Rewrite the lines below as a JSON list of strings, one string per line, leaving out blank lines. Cover only the lines from the very first one through the line containing "Stadt Trier. Nach einer theoretischen", with both of those included.

(Saved data entries)

※

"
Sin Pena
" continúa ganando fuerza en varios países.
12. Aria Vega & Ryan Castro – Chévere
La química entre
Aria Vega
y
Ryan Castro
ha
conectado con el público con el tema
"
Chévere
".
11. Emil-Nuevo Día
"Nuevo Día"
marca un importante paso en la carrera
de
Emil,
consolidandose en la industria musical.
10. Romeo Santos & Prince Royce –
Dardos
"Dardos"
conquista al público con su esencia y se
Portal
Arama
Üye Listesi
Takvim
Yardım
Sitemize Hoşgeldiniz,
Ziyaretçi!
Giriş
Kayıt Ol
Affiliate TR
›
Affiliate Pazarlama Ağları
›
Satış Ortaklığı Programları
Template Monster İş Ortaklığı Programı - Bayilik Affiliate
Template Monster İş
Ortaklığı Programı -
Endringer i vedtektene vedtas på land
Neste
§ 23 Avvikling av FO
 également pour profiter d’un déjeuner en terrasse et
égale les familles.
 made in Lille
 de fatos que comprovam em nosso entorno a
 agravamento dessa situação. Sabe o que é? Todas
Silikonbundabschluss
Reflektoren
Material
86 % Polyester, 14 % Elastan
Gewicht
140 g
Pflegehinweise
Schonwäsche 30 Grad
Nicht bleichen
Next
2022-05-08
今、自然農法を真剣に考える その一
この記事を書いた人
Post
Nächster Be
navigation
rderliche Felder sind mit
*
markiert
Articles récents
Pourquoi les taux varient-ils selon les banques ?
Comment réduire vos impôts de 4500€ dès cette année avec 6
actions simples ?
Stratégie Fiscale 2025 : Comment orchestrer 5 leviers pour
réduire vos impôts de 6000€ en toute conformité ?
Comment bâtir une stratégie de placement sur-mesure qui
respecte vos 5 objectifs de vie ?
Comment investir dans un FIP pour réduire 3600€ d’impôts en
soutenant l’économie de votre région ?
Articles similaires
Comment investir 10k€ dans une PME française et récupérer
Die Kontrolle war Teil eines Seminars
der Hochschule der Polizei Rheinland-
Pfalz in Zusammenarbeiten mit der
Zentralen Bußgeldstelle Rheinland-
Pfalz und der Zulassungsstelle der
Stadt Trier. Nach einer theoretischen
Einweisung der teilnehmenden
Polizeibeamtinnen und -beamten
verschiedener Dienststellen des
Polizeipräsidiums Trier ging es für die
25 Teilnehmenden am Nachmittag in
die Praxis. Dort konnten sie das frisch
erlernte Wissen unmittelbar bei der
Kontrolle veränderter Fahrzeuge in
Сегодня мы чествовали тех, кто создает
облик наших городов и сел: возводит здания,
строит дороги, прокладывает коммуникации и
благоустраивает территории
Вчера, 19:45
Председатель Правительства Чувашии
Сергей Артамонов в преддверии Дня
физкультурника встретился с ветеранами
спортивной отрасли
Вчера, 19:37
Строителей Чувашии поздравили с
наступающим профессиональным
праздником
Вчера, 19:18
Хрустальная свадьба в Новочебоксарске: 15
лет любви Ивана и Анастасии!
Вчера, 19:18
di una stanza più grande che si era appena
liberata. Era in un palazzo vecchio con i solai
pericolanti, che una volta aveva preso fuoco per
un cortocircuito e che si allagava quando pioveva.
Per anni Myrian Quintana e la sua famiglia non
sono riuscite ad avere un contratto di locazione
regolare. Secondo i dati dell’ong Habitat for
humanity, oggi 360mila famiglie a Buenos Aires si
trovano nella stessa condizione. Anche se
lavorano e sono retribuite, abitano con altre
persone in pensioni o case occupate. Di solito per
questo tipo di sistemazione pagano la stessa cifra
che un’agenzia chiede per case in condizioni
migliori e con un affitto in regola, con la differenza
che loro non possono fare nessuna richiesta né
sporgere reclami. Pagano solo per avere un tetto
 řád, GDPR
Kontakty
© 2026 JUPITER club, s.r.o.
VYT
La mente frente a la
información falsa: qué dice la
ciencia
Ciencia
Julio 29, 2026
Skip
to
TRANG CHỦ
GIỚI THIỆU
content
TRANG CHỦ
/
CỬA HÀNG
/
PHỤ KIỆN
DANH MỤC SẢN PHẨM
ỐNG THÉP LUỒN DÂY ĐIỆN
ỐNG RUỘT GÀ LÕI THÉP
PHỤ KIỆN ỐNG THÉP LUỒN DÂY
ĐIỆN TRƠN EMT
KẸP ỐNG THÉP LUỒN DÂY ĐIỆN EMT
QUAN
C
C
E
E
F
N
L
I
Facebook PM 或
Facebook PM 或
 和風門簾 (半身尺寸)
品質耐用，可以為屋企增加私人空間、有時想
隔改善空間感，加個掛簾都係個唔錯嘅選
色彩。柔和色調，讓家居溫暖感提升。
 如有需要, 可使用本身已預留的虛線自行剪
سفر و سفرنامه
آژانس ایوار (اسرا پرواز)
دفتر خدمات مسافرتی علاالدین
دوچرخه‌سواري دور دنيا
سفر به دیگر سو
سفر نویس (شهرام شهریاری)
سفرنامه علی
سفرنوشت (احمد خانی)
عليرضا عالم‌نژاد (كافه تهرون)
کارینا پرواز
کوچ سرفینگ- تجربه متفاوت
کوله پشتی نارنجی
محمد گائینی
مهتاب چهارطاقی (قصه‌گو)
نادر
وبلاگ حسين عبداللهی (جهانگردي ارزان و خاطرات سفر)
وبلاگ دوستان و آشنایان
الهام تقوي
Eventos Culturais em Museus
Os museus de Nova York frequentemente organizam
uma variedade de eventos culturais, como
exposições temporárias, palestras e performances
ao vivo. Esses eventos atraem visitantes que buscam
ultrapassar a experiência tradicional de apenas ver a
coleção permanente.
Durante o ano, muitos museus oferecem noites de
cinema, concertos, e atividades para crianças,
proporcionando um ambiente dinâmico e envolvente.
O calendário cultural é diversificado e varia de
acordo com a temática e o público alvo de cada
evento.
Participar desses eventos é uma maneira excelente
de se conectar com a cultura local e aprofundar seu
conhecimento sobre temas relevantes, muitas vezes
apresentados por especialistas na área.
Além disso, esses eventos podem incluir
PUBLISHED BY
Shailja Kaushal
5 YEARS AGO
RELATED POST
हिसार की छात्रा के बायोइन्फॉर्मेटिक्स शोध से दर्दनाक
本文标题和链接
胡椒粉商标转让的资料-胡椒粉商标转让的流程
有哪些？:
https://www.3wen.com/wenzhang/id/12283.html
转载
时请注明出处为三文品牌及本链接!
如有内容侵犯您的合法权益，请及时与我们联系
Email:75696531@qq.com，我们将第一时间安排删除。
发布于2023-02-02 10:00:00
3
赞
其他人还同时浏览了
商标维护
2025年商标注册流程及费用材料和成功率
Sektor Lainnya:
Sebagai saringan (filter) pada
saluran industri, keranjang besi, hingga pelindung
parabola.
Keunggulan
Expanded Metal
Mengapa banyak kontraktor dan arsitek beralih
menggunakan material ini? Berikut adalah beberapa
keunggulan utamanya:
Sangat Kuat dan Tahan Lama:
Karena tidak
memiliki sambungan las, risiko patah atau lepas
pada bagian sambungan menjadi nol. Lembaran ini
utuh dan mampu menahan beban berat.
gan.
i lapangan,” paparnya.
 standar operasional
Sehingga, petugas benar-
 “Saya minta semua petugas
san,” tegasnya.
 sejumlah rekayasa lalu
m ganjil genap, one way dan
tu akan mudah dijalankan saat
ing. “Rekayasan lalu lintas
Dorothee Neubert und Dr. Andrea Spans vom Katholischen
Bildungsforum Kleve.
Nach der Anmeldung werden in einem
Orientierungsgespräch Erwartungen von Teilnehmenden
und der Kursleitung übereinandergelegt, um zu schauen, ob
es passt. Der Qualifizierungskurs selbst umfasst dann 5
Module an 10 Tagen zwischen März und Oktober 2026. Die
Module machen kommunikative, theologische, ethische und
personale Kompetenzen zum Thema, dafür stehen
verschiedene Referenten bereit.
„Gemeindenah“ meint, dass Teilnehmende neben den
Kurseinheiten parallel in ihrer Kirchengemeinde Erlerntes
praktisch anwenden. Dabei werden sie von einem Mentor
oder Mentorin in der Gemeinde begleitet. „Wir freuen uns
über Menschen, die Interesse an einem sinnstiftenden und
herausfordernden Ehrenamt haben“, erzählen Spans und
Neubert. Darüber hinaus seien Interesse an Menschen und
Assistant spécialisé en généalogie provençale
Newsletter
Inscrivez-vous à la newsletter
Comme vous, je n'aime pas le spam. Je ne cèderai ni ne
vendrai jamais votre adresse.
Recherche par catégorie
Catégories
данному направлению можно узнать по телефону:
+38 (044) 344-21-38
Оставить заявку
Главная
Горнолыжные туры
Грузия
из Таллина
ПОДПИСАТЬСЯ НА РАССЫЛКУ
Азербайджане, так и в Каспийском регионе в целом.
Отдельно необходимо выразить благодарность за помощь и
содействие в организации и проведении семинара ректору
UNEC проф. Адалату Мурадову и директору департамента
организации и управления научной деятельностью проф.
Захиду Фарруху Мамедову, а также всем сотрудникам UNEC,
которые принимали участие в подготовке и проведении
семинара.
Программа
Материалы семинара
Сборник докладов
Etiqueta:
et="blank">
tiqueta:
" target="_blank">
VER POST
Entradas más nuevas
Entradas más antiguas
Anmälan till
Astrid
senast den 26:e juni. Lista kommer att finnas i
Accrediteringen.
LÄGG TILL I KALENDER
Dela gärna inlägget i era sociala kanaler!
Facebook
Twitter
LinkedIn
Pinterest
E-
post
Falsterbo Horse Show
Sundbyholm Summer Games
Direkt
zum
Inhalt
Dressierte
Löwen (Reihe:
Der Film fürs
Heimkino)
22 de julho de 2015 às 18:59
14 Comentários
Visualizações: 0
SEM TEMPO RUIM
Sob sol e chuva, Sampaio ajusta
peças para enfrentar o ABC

※

### Answer space
[
  "\"",
  "Sin Pena",
  "\" continúa ganando fuerza en varios países.",
  "12. Aria Vega & Ryan Castro – Chévere",
  "La química entre",
  "Aria Vega",
  "y",
  "Ryan Castro",
  "ha",
  "conectado con el público con el tema",
  "\"",
  "Chévere",
  "\".",
  "11. Emil-Nuevo Día",
  "\"Nuevo Día\"",
  "marca un importante paso en la carrera",
  "de",
  "Emil,",
  "consolidandose en la industria musical.",
  "10. Romeo Santos & Prince Royce –",
  "Dardos",
  "\"Dardos\"",
  "conquista al público con su esencia y se",
  "Portal",
  "Arama",
  "Üye Listesi",
  "Takvim",
  "Yardım",
  "Sitemize Hoşgeldiniz,",
  "Ziyaretçi!",
  "Giriş",
  "Kayıt Ol",
  "Affiliate TR",
  "›",
  "Affiliate Pazarlama Ağları",
  "›",
  "Satış Ortaklığı Programları",
  "Template Monster İş Ortaklığı Programı - Bayilik Affiliate",
  "Template Monster İş",
  "Ortaklığı Programı -",
  "Endringer i vedtektene vedtas på land",
  "Neste",
  "§ 23 Avvikling av FO",
  " également pour profiter d’un déjeuner en terrasse et",
  "égale les familles.",
  " made in Lille",
  " de fatos que comprovam em nosso entorno a",
  " agravamento dessa situação. Sabe o que é? Todas",
  "Silikonbundabschluss",
  "Reflektoren",
  "Material",
  "86 % Polyester, 14 % Elastan",
  "Gewicht",
  "140 g",
  "Pflegehinweise",
  "Schonwäsche 30 Grad",
  "Nicht bleichen",
  "Next",
  "2022-05-08",
  "今、自然農法を真剣に考える その一",
  "この記事を書いた人",
  "Post",
  "Nächster Be",
  "navigation",
  "rderliche Felder sind mit",
  "*",
  "markiert",
  "Articles récents",
  "Pourquoi les taux varient-ils selon les banques ?",
  "Comment réduire vos impôts de 4500€ dès cette année avec 6",
  "actions simples ?",
  "Stratégie Fiscale 2025 : Comment orchestrer 5 leviers pour",
  "réduire vos impôts de 6000€ en toute conformité ?",
  "Comment bâtir une stratégie de placement sur-mesure qui",
  "respecte vos 5 objectifs de vie ?",
  "Comment investir dans un FIP pour réduire 3600€ d’impôts en",
  "soutenant l’économie de votre région ?",
  "Articles similaires",
  "Comment investir 10k€ dans une PME française et récupérer",
  "Die Kontrolle war Teil eines Seminars",
  "der Hochschule der Polizei Rheinland-",
  "Pfalz in Zusammenarbeiten mit der",
  "Zentralen Bußgeldstelle Rheinland-",
  "Pfalz und der Zulassungsstelle der",
  "Stadt Trier. Nach einer theoretischen"
]